Imperfect information games provide a significant challenge as compared to deterministic games. Since limited information is available to the agent, the agent must calculate a statistical best choice(s). Formally the statistical best response is accomplished by approximating the Nash equilibrium given the private information held by the opponent. DeepStack builds upon the traditional technique known as counterfactual regret minimization, which is a recursive algorithm which pre-computes the probability distributions. The issue with this method is that the computational requirements for Heads-Up No-Limit Poker (HUNL) approaches 10160 therefore approximates to game states would have to be made. A goal of DeepStack was to eliminate as much contextual information loss as possible.
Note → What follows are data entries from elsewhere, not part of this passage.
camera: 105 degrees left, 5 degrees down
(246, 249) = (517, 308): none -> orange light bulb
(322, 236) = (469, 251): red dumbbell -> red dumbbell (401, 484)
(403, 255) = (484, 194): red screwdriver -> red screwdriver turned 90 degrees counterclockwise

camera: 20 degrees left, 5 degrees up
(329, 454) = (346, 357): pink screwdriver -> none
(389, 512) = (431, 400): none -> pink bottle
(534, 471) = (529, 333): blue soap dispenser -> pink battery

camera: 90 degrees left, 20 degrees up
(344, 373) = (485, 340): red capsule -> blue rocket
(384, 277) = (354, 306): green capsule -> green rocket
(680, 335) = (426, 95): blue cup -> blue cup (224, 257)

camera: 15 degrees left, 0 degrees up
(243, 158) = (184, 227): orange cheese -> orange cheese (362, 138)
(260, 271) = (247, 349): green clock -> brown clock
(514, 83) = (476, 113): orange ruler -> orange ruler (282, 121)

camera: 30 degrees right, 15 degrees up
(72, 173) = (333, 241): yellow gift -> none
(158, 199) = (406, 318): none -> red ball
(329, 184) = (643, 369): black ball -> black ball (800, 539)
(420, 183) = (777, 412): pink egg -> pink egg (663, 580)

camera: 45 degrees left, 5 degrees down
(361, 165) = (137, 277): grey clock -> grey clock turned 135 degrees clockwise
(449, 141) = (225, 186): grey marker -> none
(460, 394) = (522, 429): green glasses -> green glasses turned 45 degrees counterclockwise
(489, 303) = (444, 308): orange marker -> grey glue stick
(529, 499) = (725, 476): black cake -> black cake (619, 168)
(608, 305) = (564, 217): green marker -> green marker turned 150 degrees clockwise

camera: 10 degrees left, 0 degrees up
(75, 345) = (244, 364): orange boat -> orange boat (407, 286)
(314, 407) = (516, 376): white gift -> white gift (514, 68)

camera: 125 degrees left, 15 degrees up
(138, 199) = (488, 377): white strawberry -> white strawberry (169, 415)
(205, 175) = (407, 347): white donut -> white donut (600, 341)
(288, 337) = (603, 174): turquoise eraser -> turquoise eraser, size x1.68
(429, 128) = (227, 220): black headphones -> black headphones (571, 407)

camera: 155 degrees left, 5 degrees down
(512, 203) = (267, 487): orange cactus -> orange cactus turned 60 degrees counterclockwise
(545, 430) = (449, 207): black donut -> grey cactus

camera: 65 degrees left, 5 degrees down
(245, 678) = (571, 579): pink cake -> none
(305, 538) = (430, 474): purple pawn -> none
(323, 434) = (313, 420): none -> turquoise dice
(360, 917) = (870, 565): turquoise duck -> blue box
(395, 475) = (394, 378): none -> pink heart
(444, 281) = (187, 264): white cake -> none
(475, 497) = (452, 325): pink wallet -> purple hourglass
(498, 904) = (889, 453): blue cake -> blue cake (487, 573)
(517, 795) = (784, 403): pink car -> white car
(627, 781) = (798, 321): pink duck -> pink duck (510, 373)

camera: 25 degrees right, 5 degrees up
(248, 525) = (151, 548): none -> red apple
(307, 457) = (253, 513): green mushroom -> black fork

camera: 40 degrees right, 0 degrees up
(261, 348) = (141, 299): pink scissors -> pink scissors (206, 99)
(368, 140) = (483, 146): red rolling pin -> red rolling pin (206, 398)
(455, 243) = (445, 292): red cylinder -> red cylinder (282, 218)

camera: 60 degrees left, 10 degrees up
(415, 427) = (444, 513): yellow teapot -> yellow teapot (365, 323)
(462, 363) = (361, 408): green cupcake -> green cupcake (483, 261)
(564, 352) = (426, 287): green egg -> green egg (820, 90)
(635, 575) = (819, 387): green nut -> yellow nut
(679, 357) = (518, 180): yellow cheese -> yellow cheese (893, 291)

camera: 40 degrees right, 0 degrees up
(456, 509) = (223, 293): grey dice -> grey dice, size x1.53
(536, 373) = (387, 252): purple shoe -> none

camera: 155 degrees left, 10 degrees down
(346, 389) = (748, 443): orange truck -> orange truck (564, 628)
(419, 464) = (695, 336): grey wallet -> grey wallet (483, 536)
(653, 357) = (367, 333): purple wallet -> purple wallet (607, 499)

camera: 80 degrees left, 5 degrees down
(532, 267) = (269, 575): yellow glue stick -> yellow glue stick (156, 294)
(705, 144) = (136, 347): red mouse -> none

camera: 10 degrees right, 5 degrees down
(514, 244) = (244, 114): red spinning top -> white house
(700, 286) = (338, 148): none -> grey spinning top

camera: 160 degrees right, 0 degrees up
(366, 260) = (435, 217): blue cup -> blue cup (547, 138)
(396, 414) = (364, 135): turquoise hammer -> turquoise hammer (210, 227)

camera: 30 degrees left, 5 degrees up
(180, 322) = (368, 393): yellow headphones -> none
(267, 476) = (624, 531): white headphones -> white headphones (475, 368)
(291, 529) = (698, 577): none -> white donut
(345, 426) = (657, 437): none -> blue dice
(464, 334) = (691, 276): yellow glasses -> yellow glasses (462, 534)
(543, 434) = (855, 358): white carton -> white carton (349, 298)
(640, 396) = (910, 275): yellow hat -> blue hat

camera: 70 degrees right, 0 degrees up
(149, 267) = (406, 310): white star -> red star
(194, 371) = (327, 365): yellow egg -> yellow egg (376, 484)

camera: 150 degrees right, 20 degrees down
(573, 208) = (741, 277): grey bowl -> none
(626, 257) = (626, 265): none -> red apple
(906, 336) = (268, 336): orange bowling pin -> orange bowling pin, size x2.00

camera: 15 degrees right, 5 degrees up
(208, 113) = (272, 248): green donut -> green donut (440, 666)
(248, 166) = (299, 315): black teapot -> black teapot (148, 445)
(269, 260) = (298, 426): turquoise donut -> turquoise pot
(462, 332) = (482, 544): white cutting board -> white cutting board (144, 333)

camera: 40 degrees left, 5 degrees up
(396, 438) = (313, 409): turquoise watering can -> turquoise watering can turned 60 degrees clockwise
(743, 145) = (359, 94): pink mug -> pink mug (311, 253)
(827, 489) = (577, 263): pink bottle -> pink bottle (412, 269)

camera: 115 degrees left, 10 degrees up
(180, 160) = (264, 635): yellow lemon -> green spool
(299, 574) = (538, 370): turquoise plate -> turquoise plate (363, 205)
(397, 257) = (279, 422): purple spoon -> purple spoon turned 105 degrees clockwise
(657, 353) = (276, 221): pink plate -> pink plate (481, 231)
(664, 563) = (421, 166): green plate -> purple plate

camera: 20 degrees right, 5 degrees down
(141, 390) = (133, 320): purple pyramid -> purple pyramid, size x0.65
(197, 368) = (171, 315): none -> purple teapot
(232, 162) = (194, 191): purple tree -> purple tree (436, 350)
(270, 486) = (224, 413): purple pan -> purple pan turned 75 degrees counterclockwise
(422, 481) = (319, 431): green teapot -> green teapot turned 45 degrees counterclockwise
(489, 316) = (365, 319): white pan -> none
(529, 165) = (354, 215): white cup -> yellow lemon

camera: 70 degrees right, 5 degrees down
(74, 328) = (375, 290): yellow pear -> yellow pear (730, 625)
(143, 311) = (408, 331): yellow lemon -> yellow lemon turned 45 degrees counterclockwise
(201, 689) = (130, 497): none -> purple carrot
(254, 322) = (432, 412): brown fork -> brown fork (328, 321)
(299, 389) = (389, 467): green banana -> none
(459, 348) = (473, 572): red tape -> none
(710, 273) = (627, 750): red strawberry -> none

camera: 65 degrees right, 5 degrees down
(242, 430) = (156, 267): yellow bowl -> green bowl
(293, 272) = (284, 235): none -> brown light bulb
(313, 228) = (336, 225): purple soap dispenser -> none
When player a two-player zero sum game such as HUNLor goal is to maximize the expected utility against a best response strategy. Deep Stack calculates this through 3 elements. The first generates a representative picture of all currently available public information. Public information in the case would be the agents two cards in hand, the pot, and any visible cards dealt to the table. The second component is a depth limited search technique which uses a trained neural network to quickly evaluate values below a certain depth. By using the flexibility of neural networks to generate values, the depth needed to search can be greatly limited. Limited set of look-ahead branches. By limiting to a known set of optimal actions, the recursive traversal computational cost can be reduced.

The internal representation of all public information is regenerated each action by a process the authors call “Continual re-solving”. This is done with two values, obviously, the first required values are the public state. Secondly, a vector of counterfactual values of valid “what if’s” relevant to the opponent. The counterfactual values start with a default starting state for the first round. Afterwards the vector is updated by output of the recalculation.

In order to make re-solving practical, the depth of the search is limited to four actions. Values are calculated through a neural network the authors call “Deep Counterfactual Value Networks”. Given the complexity created by imperfect information, each vector must contain what amounts to a description of the poker game being played. Concretely, a representation of the probability distribution of the cards dealt to the private hand and a value of the current knowns.  The authors liken this output to “Intuition”. The network itself consists of seven hidden layers with 500 nodes each. Trained on 10 million randomly generated poker games for the turn and 1 million for the flop.

DeepStack has shown significant improvement over previous systems. Competing against various professional human players. Playing a total of 44,852 games. DeepStack won 492 mbb/g. Which the authors indicate as over 4 standard deviations away from zero. In comparison to previous algorithms such as Claudico(2015) which lost at a rate of 91 mbb/g. DeepStack shows a novel approach to relegating to neural networks strength in determining probability distribution over a wide range of outcomes. This system which demonstrates the possibilities in the future of AI in regards to solving problems with imperfect information.